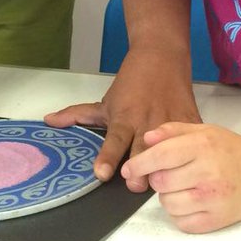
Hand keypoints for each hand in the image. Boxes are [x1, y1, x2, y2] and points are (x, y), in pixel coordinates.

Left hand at [44, 44, 200, 181]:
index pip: (114, 142)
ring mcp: (170, 123)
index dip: (108, 158)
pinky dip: (191, 153)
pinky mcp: (190, 122)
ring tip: (162, 184)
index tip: (101, 174)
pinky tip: (192, 166)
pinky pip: (191, 142)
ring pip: (169, 152)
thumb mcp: (105, 100)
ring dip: (166, 168)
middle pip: (144, 153)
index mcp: (124, 118)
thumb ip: (77, 115)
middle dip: (141, 171)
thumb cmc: (132, 81)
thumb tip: (48, 122)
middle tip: (135, 184)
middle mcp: (146, 122)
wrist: (162, 56)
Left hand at [121, 122, 240, 232]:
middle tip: (169, 174)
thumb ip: (173, 131)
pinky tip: (191, 201)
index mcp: (202, 146)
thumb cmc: (231, 149)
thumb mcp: (203, 130)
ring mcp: (212, 199)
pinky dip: (180, 214)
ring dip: (168, 196)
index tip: (128, 169)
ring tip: (184, 187)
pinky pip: (181, 222)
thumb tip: (147, 139)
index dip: (139, 164)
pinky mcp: (216, 220)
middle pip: (160, 182)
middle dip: (157, 178)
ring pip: (168, 204)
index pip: (160, 157)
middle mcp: (207, 173)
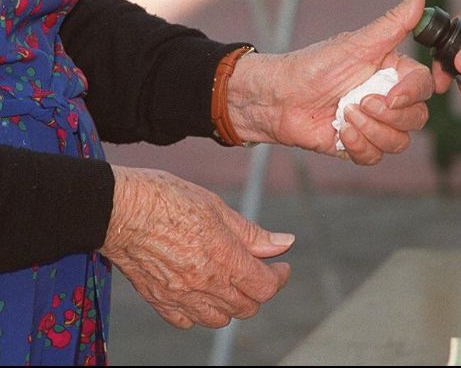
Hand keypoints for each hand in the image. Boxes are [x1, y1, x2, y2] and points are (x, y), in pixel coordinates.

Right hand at [100, 166, 292, 328]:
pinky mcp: (158, 300)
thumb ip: (252, 233)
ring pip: (219, 319)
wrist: (116, 208)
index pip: (265, 287)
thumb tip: (284, 243)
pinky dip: (199, 312)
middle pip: (246, 307)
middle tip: (257, 270)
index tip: (281, 266)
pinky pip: (186, 321)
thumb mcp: (217, 207)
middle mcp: (205, 284)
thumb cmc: (166, 199)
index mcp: (224, 259)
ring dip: (231, 304)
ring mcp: (180, 296)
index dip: (279, 277)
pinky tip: (199, 291)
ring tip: (230, 281)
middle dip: (258, 290)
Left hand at [227, 0, 432, 164]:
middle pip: (417, 119)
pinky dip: (358, 146)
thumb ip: (394, 22)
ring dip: (370, 130)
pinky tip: (339, 131)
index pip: (424, 87)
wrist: (277, 99)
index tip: (392, 95)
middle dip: (387, 115)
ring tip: (344, 114)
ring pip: (399, 141)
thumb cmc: (313, 66)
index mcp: (393, 73)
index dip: (412, 94)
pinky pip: (376, 157)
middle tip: (358, 101)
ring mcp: (375, 124)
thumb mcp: (356, 44)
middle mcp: (389, 100)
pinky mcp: (359, 146)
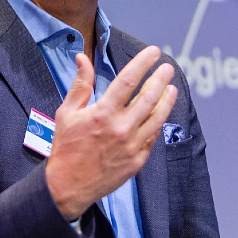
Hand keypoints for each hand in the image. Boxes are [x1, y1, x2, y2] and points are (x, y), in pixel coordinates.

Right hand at [45, 45, 176, 219]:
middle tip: (167, 68)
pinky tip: (160, 114)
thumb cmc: (66, 148)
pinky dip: (157, 123)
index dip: (143, 63)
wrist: (68, 186)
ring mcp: (132, 145)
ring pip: (157, 117)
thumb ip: (80, 85)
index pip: (128, 81)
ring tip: (171, 88)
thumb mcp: (66, 113)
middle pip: (149, 97)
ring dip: (167, 100)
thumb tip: (82, 58)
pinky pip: (152, 137)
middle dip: (160, 79)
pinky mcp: (137, 160)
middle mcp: (121, 128)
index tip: (153, 52)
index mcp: (103, 113)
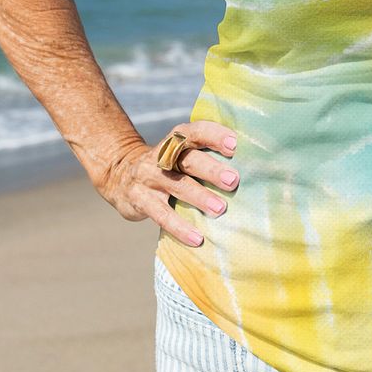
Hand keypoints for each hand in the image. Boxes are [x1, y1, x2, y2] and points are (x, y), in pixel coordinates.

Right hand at [94, 122, 239, 246]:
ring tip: (221, 209)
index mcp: (176, 140)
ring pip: (176, 185)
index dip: (214, 135)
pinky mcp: (139, 199)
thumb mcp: (180, 154)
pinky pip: (161, 214)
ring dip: (199, 197)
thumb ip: (205, 155)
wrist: (119, 175)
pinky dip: (179, 227)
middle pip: (188, 159)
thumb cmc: (168, 167)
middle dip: (211, 169)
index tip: (235, 144)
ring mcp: (148, 177)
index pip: (195, 132)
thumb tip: (252, 166)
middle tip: (233, 180)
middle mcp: (161, 155)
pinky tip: (197, 238)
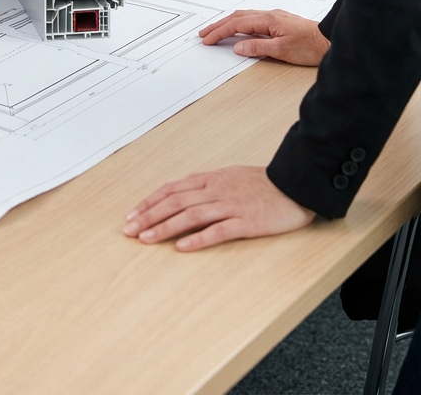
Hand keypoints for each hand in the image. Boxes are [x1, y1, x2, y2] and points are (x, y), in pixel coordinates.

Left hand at [124, 166, 314, 250]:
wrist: (294, 185)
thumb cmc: (262, 183)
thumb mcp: (229, 175)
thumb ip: (206, 183)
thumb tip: (181, 190)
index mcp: (210, 179)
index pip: (171, 190)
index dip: (149, 202)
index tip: (132, 215)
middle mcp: (215, 191)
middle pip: (175, 202)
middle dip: (149, 216)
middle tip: (129, 230)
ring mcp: (230, 206)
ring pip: (190, 216)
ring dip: (165, 227)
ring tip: (146, 238)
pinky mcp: (246, 222)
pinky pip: (218, 231)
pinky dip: (198, 239)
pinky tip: (182, 247)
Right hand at [200, 9, 329, 65]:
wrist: (331, 39)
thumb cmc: (310, 45)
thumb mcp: (282, 51)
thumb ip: (258, 48)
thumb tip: (238, 47)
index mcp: (267, 20)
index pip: (236, 25)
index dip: (220, 32)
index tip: (207, 39)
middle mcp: (269, 15)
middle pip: (237, 17)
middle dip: (218, 25)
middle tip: (204, 34)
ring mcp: (275, 17)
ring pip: (244, 17)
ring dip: (228, 23)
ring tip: (216, 30)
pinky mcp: (280, 22)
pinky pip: (253, 20)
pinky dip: (240, 24)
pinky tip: (239, 29)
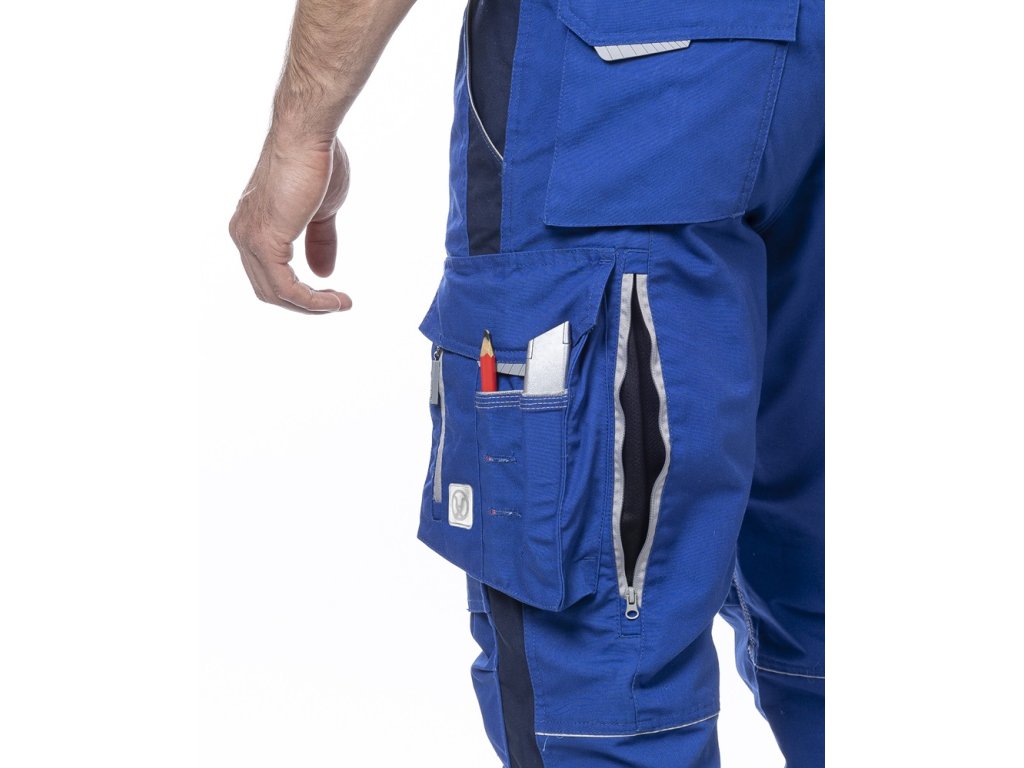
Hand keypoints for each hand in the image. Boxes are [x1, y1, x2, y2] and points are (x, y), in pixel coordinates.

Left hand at [229, 133, 352, 312]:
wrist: (309, 135)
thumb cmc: (317, 161)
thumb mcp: (323, 211)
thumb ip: (320, 241)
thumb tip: (324, 274)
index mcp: (252, 225)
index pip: (269, 274)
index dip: (300, 291)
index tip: (333, 294)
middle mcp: (243, 234)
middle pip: (268, 289)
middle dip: (305, 304)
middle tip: (338, 303)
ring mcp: (249, 238)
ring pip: (275, 293)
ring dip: (311, 306)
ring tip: (340, 304)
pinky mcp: (264, 242)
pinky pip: (285, 288)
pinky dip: (310, 301)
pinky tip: (333, 300)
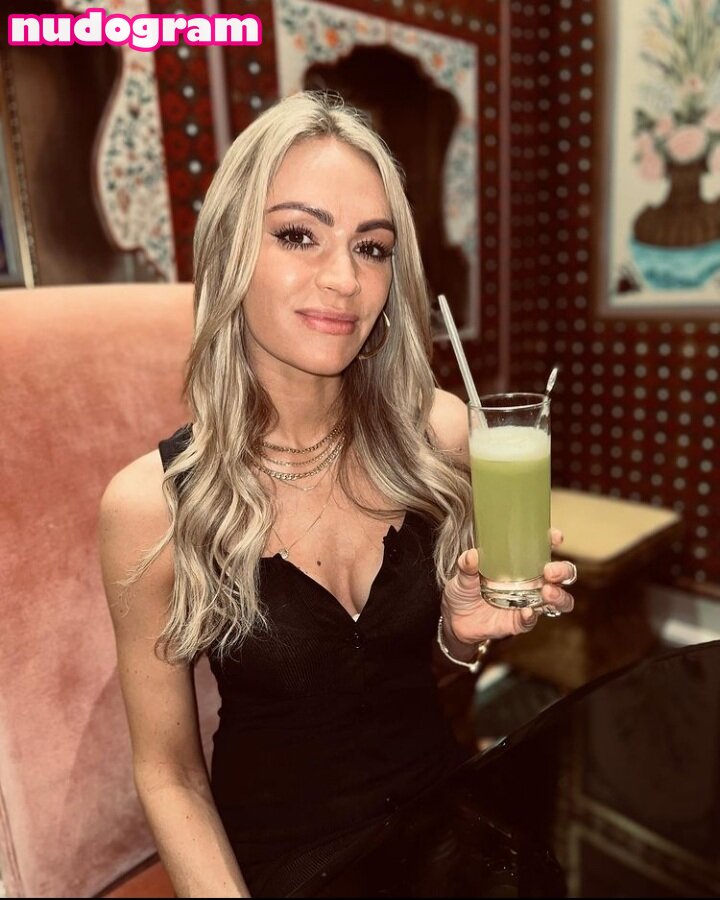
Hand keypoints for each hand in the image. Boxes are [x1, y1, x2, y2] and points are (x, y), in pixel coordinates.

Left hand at [441, 529, 575, 645]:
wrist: (454, 620)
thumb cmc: (464, 591)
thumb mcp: (462, 575)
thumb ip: (467, 565)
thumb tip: (472, 555)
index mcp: (521, 564)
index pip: (543, 549)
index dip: (552, 541)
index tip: (555, 537)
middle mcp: (531, 582)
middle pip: (561, 575)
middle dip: (562, 571)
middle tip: (551, 571)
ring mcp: (528, 602)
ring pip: (559, 600)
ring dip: (559, 596)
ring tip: (547, 592)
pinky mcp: (519, 622)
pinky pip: (531, 620)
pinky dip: (531, 616)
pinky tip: (526, 612)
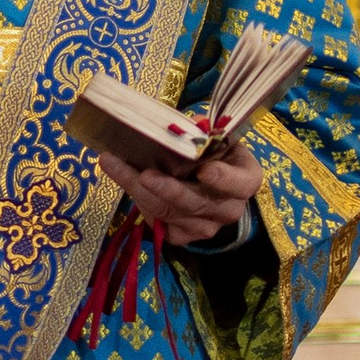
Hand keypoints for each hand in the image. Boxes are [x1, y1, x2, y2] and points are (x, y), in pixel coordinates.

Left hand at [91, 137, 261, 251]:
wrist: (211, 180)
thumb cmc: (214, 152)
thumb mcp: (217, 137)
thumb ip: (204, 132)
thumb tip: (188, 123)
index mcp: (245, 180)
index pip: (238, 183)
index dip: (222, 178)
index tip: (203, 169)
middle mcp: (229, 209)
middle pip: (194, 202)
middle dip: (167, 188)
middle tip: (143, 174)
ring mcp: (207, 227)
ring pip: (169, 213)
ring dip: (138, 190)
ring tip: (114, 165)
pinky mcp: (185, 237)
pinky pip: (159, 224)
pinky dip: (140, 204)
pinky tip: (126, 182)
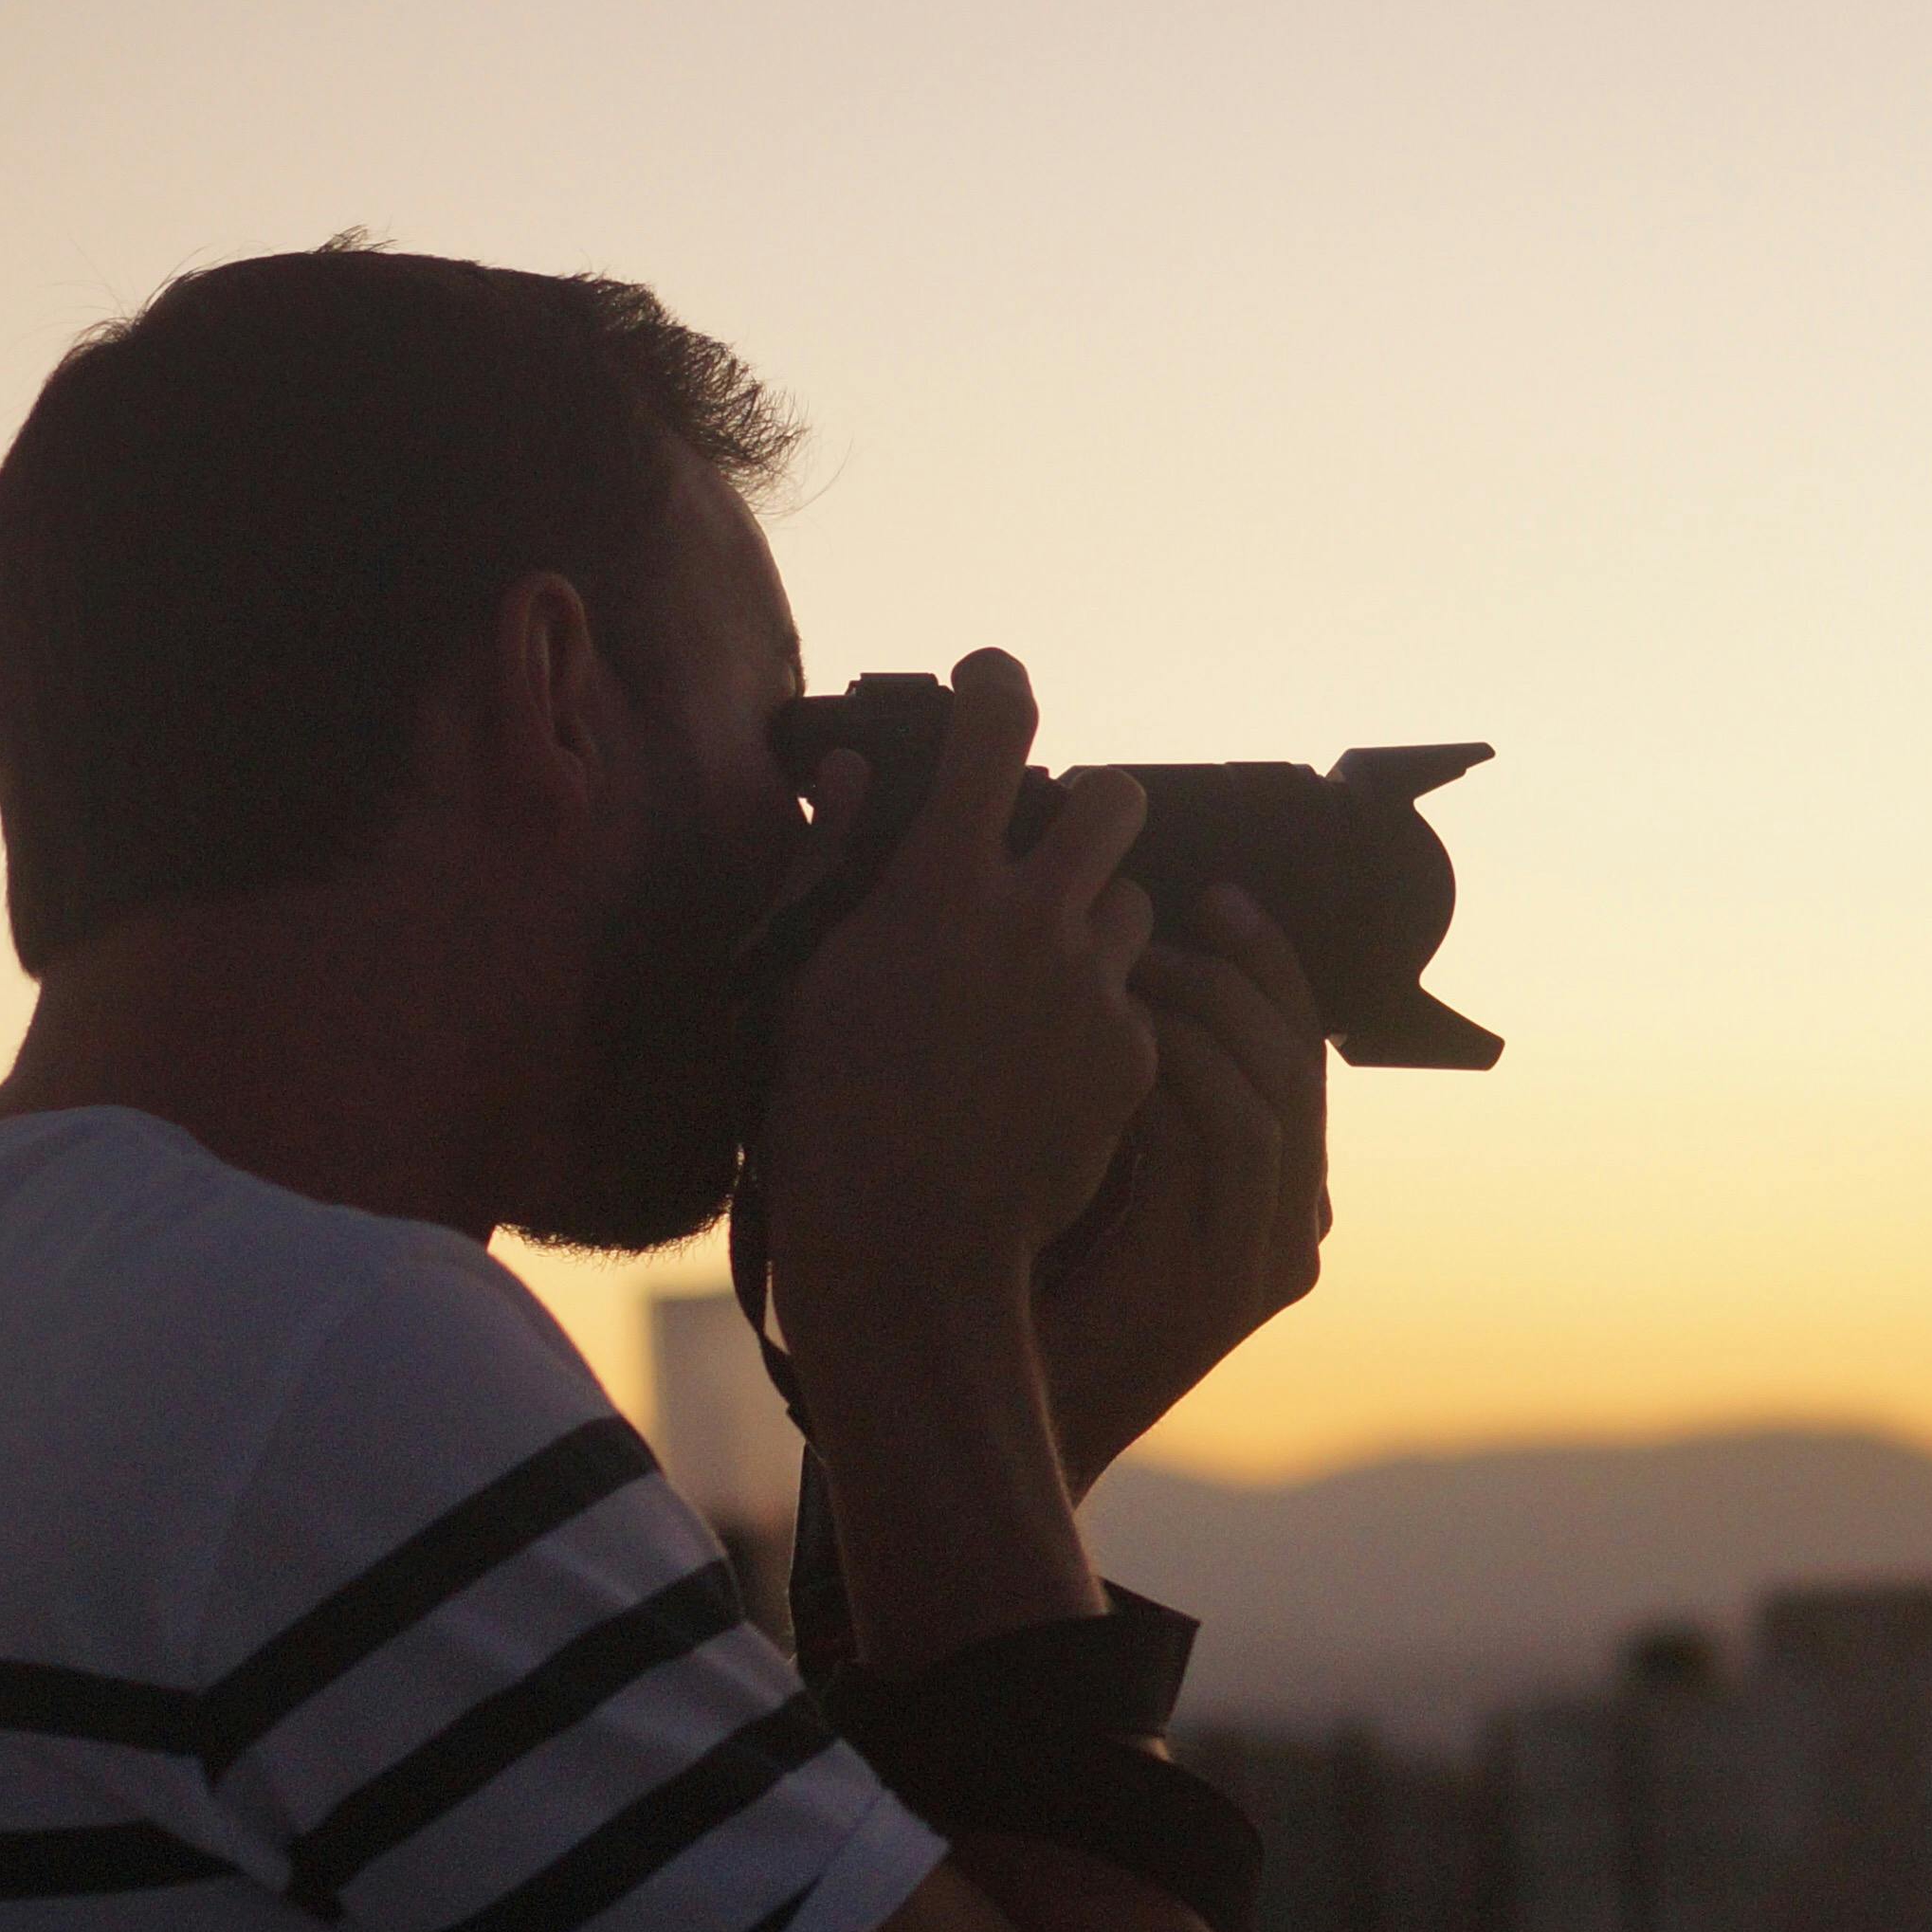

▸ Problem to work on
The answer should consist only of the lines above from the one with "index dip: (139, 164)" through the one with "middle tip: (233, 180)", repeated exactly, with no pictures among them.

▸ Written answer
index dip: (139, 164)
pinky mcp: (216, 220)
middle pip: (160, 182)
middle dip: (157, 178)
ring pip: (168, 204)
index pip: (160, 157)
middle mcp: (207, 173)
Hand keypoints for each hand in the image. Boxes are [x1, y1, x2, y2] and points are (x, y), in pixel coordinates.

Right hand at [100, 166, 292, 328]:
pinky mcp: (158, 300)
thumb ip: (252, 233)
ring pip: (219, 319)
wrist: (116, 208)
index pip: (265, 287)
thumb tip: (284, 243)
pinky dip: (199, 312)
middle pip: (246, 307)
middle tip: (257, 270)
index tip: (281, 266)
pinky pip: (186, 321)
thumb mcp: (217, 207)
middle mcp: (205, 284)
thumb cmc: (166, 199)
index mcp: (224, 259)
ring dip: (231, 304)
ring mcp: (180, 296)
index dip: (279, 277)
pinky tip: (199, 291)
ring tip: (230, 281)
middle dip: (258, 290)
Left hand at [227, 0, 432, 164]:
middle pip: (417, 119)
pinky dip: (358, 146)
thumb ip: (394, 22)
ring dip: (370, 130)
pinky tip: (339, 131)
index pip: (424, 87)
wrist: (277, 99)
index tip: (392, 95)
middle dip: (387, 115)
ring tip: (344, 114)
ring pip: (399, 141)
thumb cmc: (313, 66)
index mcp: (393, 73)
index dip: (412, 94)
pinky pip: (376, 157)
middle tip: (358, 101)
ring mcp: (375, 124)
thumb mcp: (356, 44)
middle mcp: (389, 100)
pinky mcp: (359, 146)
Hand keypoints for each hand in the image. Boxes are [x1, y1, x2, y2] and points are (x, y), in pixel coordinates.

Right hand at [45, 45, 176, 219]:
middle tip: (167, 68)
pinky tip: (160, 114)
thumb cmc: (66, 148)
pinky dip: (157, 123)
index dip: (143, 63)
wrist: (68, 186)
ring mcp: (132, 145)
ring pip: (157, 117)
thumb ip: (80, 85)
index pip: (128, 81)
ring tip: (171, 88)
thumb mcp: (66, 113)
middle pip: (149, 97)
ring dip: (167, 100)
thumb tip: (82, 58)
pinky pip: (152, 137)
middle dip: (160, 79)
pinky mcp: (137, 160)
middle mcp: (121, 128)
index tip: (153, 52)
index mcp: (103, 113)
Hand keypoints for each hand in the image. Boxes are [x1, y1, x2, y2] and points are (x, y), in pixel coordinates.

Right hand at [94, 122, 239, 246]:
ring tip: (221, 209)
index mcp: (176, 140)
ring pip: (176, 185)
index dip: (214, 135)
pinky mcp: (139, 199)
thumb mcp: (180, 154)
pinky pip: (161, 214)
ring dip: (199, 197)
thumb ip: (205, 155)
wrist: (119, 175)
pinky dip: (179, 227)
middle pip: (188, 159)
thumb cmc: (168, 167)
middle dip: (211, 169)
index tip: (235, 144)
ring mcp: (148, 177)
index pip: (195, 132)
thumb tip: (252, 166)
middle tip: (233, 180)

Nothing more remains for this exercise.